One step closer to making the dream of autonomous alarm correlation come true
Communications service providers (CSPs) know all too well that increased network complexity translates directly into more complex network management. Part of that complexity comes from the sheer volume of data to be handled, especially related to fault management and alarm processing. Many CSPs would love to get out of the alarm-handling business entirely — not because they don’t care about network-affecting issues but just to avoid the time-consuming tedium of manually managing thousands of daily alarms.
Their wish is closer than ever to coming true. At Nokia, we’re working in partnership with our customers to develop highly intelligent and, eventually, fully autonomous network alarm correlation solutions. “Autonomous” goes a step beyond mere automation: it’s totally hands-off from start to finish, freeing CSPs to focus on other aspects of their network operations.
Escaping “alarm overwhelm”
Automation is becoming critically important because of the complexity that 5G is bringing to networks around the world. Network changes happen more frequently, creating huge volumes and more variations in the kinds of network events to be managed. That leads to increasingly complex rule types that have to be defined and implemented to process incoming alarms — far too complex to set up manually. All the time and effort required to do so is taking away from the value-added tasks CSPs would rather be doing, including enhancing their networks and service offerings.

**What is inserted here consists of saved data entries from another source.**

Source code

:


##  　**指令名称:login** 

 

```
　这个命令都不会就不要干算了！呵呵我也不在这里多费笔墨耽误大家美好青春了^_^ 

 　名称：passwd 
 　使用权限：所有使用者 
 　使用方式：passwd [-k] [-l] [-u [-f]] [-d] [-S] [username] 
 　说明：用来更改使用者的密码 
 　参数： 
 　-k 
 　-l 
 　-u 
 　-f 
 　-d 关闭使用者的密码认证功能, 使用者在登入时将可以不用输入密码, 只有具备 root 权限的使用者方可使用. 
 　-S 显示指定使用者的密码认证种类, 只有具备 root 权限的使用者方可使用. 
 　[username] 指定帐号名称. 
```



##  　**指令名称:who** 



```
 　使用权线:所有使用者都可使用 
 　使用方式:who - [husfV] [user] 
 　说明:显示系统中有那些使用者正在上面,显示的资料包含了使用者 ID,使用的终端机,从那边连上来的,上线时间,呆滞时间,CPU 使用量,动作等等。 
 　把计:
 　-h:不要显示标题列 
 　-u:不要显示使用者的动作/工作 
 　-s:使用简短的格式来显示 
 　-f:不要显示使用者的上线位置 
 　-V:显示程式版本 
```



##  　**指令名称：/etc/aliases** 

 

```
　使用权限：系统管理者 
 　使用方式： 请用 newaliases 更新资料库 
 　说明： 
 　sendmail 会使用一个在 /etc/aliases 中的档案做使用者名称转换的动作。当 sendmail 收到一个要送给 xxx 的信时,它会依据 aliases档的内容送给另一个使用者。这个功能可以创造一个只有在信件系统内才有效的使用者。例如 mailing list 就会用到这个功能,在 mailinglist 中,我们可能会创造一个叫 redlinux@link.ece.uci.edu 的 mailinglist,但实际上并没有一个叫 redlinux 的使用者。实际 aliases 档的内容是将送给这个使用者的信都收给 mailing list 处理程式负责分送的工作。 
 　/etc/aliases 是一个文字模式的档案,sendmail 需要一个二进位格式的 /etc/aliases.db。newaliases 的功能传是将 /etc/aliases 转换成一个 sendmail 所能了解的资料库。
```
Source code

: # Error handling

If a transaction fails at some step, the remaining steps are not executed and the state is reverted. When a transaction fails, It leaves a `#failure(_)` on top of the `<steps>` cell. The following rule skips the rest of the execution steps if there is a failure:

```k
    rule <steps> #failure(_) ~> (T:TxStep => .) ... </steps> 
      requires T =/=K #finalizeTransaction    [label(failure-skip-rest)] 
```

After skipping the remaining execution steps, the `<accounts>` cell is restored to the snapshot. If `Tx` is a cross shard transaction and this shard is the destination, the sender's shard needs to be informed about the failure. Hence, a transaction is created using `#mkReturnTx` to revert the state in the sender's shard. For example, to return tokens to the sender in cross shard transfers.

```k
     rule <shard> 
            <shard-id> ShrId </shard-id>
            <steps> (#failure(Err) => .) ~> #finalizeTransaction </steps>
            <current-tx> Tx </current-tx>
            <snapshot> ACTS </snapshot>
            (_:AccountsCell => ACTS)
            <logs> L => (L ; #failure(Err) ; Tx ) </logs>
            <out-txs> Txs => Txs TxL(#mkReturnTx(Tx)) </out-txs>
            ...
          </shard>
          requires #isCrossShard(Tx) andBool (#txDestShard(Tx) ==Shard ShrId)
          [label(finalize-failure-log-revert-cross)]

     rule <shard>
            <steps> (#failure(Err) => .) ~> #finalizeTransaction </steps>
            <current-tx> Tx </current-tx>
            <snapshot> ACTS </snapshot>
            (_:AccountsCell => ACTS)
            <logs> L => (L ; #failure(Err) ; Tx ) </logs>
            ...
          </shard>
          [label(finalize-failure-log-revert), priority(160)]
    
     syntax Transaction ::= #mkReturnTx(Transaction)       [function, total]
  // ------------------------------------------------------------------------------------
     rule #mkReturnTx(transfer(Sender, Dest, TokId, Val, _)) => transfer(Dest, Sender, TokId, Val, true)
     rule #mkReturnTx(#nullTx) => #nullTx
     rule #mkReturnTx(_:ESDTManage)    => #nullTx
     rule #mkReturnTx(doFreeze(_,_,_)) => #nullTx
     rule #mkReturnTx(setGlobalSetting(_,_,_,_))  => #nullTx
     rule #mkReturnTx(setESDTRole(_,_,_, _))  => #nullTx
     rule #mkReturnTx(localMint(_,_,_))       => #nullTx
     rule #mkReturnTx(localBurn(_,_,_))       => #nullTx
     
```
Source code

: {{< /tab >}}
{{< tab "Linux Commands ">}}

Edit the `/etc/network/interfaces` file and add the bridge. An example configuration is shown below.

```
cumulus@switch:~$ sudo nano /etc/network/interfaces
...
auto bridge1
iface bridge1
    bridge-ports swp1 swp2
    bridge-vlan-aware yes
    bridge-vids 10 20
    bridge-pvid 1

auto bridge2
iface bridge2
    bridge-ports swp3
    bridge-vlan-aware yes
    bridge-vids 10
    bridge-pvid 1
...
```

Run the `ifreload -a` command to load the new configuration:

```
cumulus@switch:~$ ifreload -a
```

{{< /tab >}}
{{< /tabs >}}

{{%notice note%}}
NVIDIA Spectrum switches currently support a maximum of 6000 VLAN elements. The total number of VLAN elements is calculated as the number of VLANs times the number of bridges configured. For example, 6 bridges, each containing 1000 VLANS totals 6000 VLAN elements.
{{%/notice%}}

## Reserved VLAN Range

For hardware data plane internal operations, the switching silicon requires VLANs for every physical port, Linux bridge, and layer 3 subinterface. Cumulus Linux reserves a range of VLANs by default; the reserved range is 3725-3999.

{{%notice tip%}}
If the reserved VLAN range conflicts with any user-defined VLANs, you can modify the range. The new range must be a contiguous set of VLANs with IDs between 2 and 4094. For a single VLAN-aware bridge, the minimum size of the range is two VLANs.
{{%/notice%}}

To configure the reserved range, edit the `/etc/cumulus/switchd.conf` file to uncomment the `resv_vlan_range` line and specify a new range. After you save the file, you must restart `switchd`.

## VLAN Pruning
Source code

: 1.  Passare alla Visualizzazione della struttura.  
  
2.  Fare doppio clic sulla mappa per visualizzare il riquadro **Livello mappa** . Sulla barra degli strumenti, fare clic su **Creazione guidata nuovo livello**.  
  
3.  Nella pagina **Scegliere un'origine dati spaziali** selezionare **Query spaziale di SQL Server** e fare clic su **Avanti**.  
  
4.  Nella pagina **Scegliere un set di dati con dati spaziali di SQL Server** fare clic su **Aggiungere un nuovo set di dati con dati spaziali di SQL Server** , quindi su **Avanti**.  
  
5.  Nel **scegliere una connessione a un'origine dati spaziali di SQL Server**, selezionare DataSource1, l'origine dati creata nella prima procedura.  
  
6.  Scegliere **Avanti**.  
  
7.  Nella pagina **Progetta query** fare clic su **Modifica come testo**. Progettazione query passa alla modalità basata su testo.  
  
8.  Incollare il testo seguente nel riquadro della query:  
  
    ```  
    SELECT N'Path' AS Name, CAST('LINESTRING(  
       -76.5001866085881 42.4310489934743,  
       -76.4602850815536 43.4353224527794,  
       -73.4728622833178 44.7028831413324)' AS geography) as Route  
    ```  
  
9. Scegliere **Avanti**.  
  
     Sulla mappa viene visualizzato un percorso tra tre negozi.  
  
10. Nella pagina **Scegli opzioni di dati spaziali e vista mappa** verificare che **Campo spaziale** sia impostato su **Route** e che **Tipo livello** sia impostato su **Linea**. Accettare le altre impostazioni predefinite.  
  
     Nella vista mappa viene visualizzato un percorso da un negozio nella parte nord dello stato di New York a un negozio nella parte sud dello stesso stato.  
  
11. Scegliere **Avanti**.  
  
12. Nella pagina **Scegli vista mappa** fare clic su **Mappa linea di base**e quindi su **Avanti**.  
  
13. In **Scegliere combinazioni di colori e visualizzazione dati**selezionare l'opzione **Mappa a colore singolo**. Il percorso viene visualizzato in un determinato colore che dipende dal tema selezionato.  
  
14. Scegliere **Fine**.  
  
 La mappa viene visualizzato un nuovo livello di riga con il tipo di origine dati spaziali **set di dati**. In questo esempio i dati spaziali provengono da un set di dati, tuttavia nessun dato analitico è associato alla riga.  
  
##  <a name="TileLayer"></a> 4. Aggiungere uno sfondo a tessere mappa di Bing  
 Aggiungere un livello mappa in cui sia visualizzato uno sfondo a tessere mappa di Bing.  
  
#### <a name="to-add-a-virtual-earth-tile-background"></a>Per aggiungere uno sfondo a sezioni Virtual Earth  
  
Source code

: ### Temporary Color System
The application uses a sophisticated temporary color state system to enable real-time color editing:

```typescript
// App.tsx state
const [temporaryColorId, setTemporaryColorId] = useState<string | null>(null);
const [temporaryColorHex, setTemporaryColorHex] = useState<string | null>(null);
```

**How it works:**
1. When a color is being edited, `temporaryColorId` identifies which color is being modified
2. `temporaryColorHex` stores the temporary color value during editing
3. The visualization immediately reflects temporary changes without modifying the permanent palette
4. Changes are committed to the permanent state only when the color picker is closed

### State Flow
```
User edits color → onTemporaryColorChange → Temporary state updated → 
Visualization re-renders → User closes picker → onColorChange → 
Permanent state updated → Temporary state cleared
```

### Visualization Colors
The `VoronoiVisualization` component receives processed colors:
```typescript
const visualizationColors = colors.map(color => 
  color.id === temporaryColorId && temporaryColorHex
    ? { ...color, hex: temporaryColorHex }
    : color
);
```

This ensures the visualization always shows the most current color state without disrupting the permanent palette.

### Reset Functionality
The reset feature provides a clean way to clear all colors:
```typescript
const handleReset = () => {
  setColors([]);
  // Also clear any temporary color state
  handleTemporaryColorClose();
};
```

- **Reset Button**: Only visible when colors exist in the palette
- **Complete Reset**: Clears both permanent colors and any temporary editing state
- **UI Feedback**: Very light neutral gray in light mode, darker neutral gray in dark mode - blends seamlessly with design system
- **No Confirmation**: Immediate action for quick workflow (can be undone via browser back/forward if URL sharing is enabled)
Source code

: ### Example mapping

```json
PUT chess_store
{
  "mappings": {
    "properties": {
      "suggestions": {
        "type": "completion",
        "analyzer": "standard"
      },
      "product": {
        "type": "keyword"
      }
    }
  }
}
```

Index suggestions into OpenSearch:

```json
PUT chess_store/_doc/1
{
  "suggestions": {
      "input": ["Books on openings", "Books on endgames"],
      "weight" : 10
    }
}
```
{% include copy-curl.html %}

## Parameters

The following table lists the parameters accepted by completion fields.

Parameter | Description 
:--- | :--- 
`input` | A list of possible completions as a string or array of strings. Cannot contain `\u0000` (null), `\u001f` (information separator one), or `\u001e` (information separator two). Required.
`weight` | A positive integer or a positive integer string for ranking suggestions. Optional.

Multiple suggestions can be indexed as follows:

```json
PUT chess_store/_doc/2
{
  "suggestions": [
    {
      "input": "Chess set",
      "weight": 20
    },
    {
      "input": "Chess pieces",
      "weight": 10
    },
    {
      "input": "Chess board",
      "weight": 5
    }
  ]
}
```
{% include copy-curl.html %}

As an example, today’s cloud-based networks have many interconnected layers of hardware-based infrastructure and virtualized network functions (VNFs). A fault in any one layer can trigger multiple simultaneous alarms across multiple layers. To process those alarms manually, teams need to determine if the VNFs caused the issue, if the virtualization layer is configured correctly, if the hardware is faulty, and so on — for every single alarm received.
Clearly, that makes it hard to quickly and accurately determine which alarms need immediate attention and which can be safely ignored. It also masks correlations that might exist between multiple alarms caused by a single root incident. Beyond the wasted effort in fault handling and isolation, manual processes can also lead to incorrect diagnoses and trouble tickets being sent to the wrong field teams, which compromises efficiency and network quality even further.
This quickly becomes unacceptable at high volumes. Engineers at Vodafone Germany, for instance, were being bombarded with anywhere from 10,000 to 300,000 network alarms a day as the company’s network got more complex. Our pilot project with them to bring some relief ultimately led to the development of our intelligent alarm correlation solution.
Intelligent alarm correlation with machine learning
Our goal with Vodafone Germany was to tailor a solution that would let its engineers focus on only the most critical alarms, reducing their workload so they could attend to more value-added tasks. Our approach was to use machine learning to monitor and triage alarms, identify patterns and common root causes of multiple alarms, and quickly perform minor fixes to maintain network quality. Thanks to the power of big data and affordable computing resources, what we call “network alarm pattern discovery” can augment human intelligence and help bring real value to day-to-day network operations.
Here’s how it works. No matter how many alarms are being pumped into the network management system at any given time, our solution breaks the complex data pile down into discernible patterns so the alarms can be systematically divided and conquered. Sophisticated analytics use machine learning to assess incoming alarms in light of both historical and real-time data, building the solution’s accuracy at identifying patterns over time. Those patterns are then translated into recommended responses that engineers can accept or modify as needed.
Intelligent, repeatable rule creation for alarm processing further supports automation and, eventually, fully autonomous operations. With more data, the rules themselves become more accurate so greater numbers of unwanted alarms are suppressed or consolidated into single incidents, minimizing the volume of network traffic sent to higher OSS/umbrella layers or to service operations where trouble tickets are generated. And with automated ingestion and interpretation of alarms minimizing the number of rules that have to be checked manually (and regularly), CSPs no longer need domain know-how or deep technical expertise in this area.
Just getting started
In our pilot with Vodafone Germany, we found our solution could help CSPs achieve 90% pattern recognition accuracy when analyzing alarms — and reduce the proportion of alarms requiring action by up to 70%. Big picture, that means engineers can work more efficiently. Troubleshooting is simpler, root causes are isolated faster and entire incidents are solved at their source, without any need to address multiple alarms individually.
Going forward, collaboration with CSPs will continue to be key to further enhancing it and similar solutions built around machine learning. Our vision remains to create a solution that processes incoming alarms autonomously, solving network issues without any user intervention at all. Join us as we pioneer the world of network management in the 5G era.